32 It would however be wrong to decline to approve the proposed settlement on the basis that the funding commission is excessive without giving the IMF or the applicant the opportunity to put on further evidence and submissions in this regard, including material as to the rate of return IMF will achieve in this case in the event that the proposed funding commission is approved, and IMF's rate of return across all the class actions it funds in Australia.

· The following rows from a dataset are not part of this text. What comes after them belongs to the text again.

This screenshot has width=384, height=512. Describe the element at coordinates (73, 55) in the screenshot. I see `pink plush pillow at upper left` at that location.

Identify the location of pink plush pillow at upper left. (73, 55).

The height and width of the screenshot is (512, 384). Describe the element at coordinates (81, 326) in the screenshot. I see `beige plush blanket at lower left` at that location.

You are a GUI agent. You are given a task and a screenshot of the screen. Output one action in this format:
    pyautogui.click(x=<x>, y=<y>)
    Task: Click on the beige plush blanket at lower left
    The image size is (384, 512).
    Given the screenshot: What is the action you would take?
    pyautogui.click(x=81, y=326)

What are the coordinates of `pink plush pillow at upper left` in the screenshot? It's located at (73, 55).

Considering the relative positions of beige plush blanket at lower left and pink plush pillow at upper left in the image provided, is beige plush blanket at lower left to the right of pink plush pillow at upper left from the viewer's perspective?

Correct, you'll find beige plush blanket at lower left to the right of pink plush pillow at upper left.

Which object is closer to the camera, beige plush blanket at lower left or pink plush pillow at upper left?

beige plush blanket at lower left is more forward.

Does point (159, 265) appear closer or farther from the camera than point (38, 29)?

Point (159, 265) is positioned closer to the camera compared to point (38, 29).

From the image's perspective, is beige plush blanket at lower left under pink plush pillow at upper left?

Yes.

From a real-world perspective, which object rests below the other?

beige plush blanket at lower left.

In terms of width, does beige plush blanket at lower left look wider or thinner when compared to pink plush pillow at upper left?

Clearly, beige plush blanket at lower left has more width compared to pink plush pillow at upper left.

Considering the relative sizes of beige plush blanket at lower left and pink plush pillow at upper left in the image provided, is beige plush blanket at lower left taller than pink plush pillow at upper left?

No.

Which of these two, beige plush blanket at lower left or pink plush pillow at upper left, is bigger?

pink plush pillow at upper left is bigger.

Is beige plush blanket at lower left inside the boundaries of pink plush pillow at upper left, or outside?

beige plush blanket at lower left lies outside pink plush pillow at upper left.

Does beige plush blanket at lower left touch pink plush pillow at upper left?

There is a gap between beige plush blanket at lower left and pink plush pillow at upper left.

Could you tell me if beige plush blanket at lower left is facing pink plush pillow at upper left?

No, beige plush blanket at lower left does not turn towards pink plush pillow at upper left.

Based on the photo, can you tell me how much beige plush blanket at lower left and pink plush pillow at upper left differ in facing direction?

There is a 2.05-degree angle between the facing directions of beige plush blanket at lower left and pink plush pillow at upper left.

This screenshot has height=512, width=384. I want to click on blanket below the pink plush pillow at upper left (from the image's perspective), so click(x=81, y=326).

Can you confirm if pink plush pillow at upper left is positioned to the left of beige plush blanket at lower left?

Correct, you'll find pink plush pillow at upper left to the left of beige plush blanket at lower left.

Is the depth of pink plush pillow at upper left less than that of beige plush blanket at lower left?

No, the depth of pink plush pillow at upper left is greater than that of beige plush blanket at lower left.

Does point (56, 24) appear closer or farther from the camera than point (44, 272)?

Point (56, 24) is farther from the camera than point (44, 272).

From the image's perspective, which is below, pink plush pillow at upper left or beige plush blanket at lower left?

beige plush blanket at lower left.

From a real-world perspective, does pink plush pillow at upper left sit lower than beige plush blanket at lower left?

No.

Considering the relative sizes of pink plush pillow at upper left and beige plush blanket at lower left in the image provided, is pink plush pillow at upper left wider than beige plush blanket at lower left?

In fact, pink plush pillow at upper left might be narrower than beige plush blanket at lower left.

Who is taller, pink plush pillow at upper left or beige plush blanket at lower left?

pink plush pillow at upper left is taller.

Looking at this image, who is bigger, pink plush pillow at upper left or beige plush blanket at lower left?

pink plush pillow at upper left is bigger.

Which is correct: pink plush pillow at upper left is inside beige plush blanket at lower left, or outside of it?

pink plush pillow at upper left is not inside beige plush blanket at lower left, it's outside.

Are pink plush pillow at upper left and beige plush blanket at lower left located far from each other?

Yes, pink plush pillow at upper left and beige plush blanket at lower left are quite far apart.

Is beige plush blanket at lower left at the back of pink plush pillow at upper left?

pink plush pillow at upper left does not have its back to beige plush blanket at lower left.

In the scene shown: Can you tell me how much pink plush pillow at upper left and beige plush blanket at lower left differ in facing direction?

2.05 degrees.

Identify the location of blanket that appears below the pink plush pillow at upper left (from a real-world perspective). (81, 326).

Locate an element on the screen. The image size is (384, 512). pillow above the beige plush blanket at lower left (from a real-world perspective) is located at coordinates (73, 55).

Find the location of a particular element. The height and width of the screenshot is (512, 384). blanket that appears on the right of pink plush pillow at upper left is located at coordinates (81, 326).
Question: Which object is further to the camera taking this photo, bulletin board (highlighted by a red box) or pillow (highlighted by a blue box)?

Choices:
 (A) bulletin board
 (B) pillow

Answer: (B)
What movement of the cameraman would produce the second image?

33 Senior counsel for the applicant submitted that I should approve the proposed settlement in part, but leave the question of the reasonableness of the funding commission to a later date when the parties could make further submissions on that issue. I was not persuaded that course would be consistent with the overarching principle under s 37M of the Act to facilitate the just resolution of the dispute as quickly, inexpensively and efficiently as possible. In Earglow Pty Ltd v Newcrest Mining Limited [2016] FCA 1433 at [113]-[132] I said, in obiter, that in a settlement approval application under s 33V the Court has power to reduce the funding commission class members were required to pay pursuant to funding agreements they had entered into. In Blairgowrie at [101] and in Mitic v OZ Minerals Limited (No 2) [2017] FCA 409 at [27]-[29] Beach J and Middleton J respectively expressed similar views, again in obiter. In Liverpool City Council v McGraw-Hill Financial, Inc (now known as S&P Global Inc) [2018] FCA 1289 at [148] Lee J disagreed, in obiter.
34 If the settlement is approved in part it seems likely that the question of the Court's power to vary the funding commission agreed under a contract will arise, and the approval process may descend into protracted arguments and appeals around power. There can however be no question that the Court has power to refuse to approve a settlement.
35 I took the view that the quicker, less expensive and more efficient course was to adjourn the application to allow the applicant and IMF to decide whether the application for approval of a funding commission of $13.47 million was pressed. If it is pressed the applicant and/or IMF will be granted leave to put on further evidence and submissions, and the application will be heard on 18 November 2019. The applicant agreed to inform chambers by close of business today as to whether the application for the proposed funding commission is to be pressed.
36 Having regard to my preliminary view, a conflict of interest and duty may arise for the applicant's legal representatives if they are instructed to press the application for the proposed funding commission. The class members' interests are to minimise the funding commission payable, or at least to only pay a funding commission that is fair and reasonable. IMF's interest is to maximise the funding commission payable, or at least to be paid the funding commission payable under the terms of the funding agreements that the applicant and class members entered into. Slater & Gordon is retained by the class members and it has contractual and fiduciary obligations to act in their interests. If the application is pressed in its current form, it will be appropriate to grant leave for IMF to be separately represented and to appoint a suitably qualified contradictor to ensure that class members' interests are suitably represented, so as to allow the Court to more effectively discharge its judicial function under s 33V: see Bolitho v Banksia Securities Ltd (No 6) [2019] VSC 653 at [123]. Where the costs of that appointment should fall will be a matter for later submissions and decision.
I certify that the preceding thirty-six (36) numbered paragraphs are a true copy of the Reasons for Judgment herein of the Honourable Justice Murphy.